Saturday, October 19, 2013

Literature and Loss: Wave

I am currently taking an elective for graduate school called Death Education.  It sounds off-putting and dark, but was described for me as a class that every teacher should take.  It also meets for two weekends, so with those two endorsements, instead of trekking up to Teachers College once a week from Brooklyn, I decided to enroll.  One of the first topics we discussed together was the emotional impact of loss of any kind: from an object to moving, divorce to faith, confidence to health and of course the death of loved ones.

There is freedom in the angle with which we approach our research assignments and projects, so I am approaching the topic through the lens of what I do: an English teacher.  My thinking has been mostly applied to the treatment of death in young adult literature and the impact it has on its readers and my conclusion has been that young adults need to have access to books by trusted authors about death and loss because not only do they teach so much about life and loss.  Books I've referenced with my students are ones like Bridge to Terabithia, A Monster Calls, Counting by Sevens and the Harry Potter series. Revisiting these titles has taught me so much about grief and emotional endurance and survival, especially as we are dealing with the tragic loss of one of their classmates.

Meanwhile, I just finished reading the highly acclaimed memoir by Sonali Deraniyagala, Wave, which chronicles her story of grief after losing her two sons, husband, and both parents in the 2004 tsunami in Sri Lanka.  It is a story of such weight that I feel inept to say anything except I find it important to read and understand the stories of individuals alongside the over arching stories of the tsunami as a whole. In the same way that the young adult literature I have studied provides resources for my students, this book walks its reader through loss at its most intense--and rather than feeling like a voyeur of someone else's hurt, it caused me to connect deeply with what it means to be human and I'm deeply grateful for  Deraniyagala's strength to share this story with us.  It was as significant a read to me as Joan Didion's Year of Magical Thinking.

At this point, all I can say is I'm thankful.

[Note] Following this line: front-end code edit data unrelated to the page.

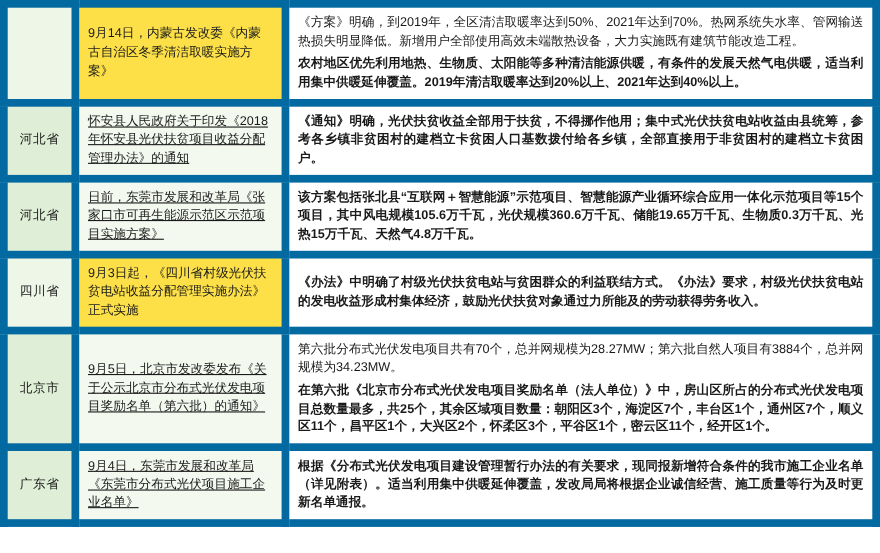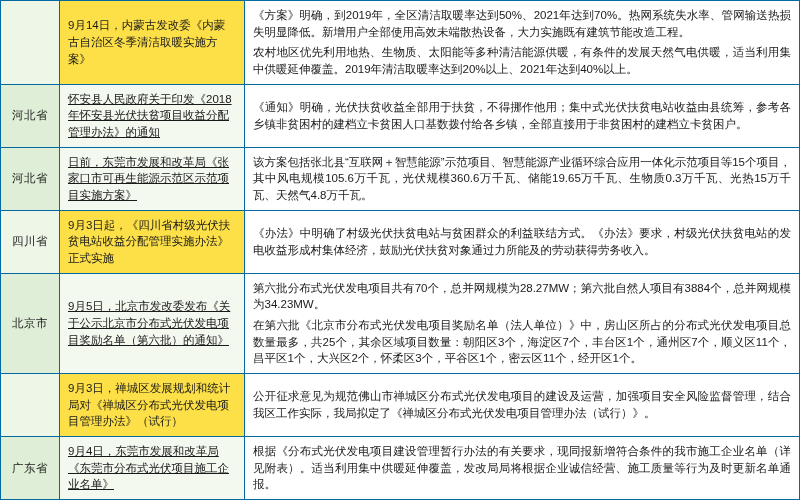--- a/index.html
+++ b/index.html
@@ -20,7 +20,7 @@
   }
   .doc-table td {
     vertical-align: middle;
-    border: 1px solid #0369a1;
+    border: 7px solid #0369a1;
     padding: 6px 8px;
     font-size: 11.5px;
     line-height: 1.45;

I am thankful to authors who courageously write through their experience and share it so readers can be changed by their examination and process. I am thankful to authors whose writing enables me to understand humanity: my own and that of each of the living souls around me.  I am thankful to authors who write about the hardest things so I can glean some of their courage when I face them myself.  I am thankful to story and its ability to help us heal.